▶ [Task statement] Echo the lines from the first one through the line containing "op dit forum ontvangen!", keeping every word unchanged.

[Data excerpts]
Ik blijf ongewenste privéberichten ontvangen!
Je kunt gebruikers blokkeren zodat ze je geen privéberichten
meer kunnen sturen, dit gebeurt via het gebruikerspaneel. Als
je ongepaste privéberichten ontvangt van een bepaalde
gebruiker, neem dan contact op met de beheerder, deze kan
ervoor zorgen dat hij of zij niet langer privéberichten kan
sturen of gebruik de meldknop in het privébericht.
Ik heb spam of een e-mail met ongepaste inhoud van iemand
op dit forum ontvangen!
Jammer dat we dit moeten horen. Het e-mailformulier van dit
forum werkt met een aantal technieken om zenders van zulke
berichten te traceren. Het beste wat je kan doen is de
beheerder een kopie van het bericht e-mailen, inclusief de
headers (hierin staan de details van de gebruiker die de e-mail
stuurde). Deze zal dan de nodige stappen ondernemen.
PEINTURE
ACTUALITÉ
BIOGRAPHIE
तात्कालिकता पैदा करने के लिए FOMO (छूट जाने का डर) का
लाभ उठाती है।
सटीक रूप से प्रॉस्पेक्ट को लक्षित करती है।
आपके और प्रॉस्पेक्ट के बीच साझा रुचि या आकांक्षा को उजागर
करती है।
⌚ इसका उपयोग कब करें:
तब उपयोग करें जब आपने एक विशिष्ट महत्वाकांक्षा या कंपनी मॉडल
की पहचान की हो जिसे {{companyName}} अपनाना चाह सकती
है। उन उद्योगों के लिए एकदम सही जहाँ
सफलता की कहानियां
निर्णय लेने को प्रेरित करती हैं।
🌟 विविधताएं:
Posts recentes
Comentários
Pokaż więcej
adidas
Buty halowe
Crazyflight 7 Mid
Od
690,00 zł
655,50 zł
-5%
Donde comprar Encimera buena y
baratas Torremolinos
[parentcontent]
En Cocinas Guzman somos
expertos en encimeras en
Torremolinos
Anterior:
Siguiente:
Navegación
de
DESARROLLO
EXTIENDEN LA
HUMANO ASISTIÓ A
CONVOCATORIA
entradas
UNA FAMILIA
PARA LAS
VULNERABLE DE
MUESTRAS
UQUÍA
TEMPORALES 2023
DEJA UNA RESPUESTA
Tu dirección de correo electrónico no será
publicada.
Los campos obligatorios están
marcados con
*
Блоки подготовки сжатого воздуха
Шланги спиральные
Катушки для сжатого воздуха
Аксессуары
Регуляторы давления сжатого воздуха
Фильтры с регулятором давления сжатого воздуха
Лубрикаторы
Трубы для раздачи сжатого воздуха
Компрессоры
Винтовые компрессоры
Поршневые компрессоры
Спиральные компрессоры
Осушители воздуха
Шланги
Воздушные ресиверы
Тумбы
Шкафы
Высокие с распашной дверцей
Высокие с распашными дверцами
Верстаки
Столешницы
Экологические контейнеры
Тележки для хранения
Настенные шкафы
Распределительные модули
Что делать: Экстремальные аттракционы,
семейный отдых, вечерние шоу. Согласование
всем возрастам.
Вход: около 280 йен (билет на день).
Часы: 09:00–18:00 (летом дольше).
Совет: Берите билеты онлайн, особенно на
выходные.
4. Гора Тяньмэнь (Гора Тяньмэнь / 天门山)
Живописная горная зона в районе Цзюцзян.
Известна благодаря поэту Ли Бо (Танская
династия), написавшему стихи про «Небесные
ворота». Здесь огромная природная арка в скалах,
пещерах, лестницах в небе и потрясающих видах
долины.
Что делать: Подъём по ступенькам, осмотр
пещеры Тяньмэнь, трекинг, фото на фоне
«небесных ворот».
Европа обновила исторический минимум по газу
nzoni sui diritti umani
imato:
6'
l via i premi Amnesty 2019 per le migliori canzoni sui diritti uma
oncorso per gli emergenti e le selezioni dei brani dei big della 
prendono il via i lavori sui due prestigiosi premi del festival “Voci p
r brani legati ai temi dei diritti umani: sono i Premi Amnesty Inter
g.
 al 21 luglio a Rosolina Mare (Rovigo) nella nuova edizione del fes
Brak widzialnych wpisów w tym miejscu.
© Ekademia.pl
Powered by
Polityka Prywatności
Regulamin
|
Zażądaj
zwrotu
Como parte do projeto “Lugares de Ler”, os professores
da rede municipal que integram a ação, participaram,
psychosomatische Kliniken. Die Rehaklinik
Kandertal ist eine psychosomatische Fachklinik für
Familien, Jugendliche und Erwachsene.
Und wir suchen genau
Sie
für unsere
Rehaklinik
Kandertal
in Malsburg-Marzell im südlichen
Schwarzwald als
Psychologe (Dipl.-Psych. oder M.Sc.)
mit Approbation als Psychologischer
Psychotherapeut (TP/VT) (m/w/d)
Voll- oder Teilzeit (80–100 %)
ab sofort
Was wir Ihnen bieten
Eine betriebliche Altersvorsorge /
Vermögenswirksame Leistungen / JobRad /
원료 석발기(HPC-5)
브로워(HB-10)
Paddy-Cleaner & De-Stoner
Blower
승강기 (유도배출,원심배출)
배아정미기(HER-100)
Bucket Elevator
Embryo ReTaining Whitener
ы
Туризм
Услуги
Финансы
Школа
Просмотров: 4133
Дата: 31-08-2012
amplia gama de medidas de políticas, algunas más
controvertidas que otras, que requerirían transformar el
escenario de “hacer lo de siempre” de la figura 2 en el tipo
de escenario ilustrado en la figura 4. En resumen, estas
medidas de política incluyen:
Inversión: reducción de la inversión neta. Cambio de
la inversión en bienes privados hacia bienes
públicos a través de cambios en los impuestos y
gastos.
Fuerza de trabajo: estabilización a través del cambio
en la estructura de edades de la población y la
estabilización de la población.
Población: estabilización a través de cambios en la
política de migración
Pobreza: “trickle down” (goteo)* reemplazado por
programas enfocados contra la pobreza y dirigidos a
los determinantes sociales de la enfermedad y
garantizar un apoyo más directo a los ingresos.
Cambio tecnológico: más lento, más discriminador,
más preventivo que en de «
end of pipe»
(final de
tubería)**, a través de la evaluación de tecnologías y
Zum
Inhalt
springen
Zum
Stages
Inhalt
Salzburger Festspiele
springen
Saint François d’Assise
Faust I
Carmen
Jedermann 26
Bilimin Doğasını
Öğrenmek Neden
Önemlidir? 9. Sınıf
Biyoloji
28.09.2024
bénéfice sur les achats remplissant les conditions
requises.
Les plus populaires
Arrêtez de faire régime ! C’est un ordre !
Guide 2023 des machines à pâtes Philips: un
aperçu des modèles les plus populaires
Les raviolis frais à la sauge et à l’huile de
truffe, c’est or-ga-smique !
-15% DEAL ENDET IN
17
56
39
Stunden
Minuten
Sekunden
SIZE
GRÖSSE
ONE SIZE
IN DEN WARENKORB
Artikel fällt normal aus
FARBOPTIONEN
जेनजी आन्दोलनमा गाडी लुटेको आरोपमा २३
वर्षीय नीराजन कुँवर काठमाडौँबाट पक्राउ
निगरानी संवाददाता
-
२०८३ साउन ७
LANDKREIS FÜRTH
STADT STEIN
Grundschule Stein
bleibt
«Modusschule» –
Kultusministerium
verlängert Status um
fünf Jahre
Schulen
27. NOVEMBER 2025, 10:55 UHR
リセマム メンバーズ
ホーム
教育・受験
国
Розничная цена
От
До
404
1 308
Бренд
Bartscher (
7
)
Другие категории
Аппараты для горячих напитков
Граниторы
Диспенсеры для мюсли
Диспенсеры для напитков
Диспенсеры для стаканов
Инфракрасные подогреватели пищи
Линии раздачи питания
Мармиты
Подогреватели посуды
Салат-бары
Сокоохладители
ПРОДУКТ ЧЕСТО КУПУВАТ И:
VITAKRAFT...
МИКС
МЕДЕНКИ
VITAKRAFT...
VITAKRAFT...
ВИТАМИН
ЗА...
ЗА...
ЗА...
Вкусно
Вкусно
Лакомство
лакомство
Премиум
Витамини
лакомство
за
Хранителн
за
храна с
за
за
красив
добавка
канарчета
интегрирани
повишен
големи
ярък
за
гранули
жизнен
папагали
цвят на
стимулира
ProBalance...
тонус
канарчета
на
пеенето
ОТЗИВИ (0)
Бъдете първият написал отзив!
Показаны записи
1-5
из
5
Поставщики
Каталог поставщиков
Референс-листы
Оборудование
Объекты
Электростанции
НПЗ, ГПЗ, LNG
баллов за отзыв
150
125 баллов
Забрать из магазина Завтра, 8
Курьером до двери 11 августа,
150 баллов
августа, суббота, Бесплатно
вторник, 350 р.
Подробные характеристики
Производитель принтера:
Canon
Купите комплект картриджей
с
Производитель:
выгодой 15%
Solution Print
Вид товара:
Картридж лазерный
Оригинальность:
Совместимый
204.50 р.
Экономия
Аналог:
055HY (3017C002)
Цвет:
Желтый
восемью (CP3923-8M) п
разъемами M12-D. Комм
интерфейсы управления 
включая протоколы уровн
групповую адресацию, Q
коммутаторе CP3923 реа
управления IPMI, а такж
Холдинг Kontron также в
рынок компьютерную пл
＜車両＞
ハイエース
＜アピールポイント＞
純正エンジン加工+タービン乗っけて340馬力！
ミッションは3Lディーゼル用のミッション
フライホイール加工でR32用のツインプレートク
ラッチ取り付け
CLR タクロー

▶ [Exercise result]
Ik blijf ongewenste privéberichten ontvangen!
Je kunt gebruikers blokkeren zodat ze je geen privéberichten
meer kunnen sturen, dit gebeurt via het gebruikerspaneel. Als
je ongepaste privéberichten ontvangt van een bepaalde
gebruiker, neem dan contact op met de beheerder, deze kan
ervoor zorgen dat hij of zij niet langer privéberichten kan
sturen of gebruik de meldknop in het privébericht.
Ik heb spam of een e-mail met ongepaste inhoud van iemand
op dit forum ontvangen!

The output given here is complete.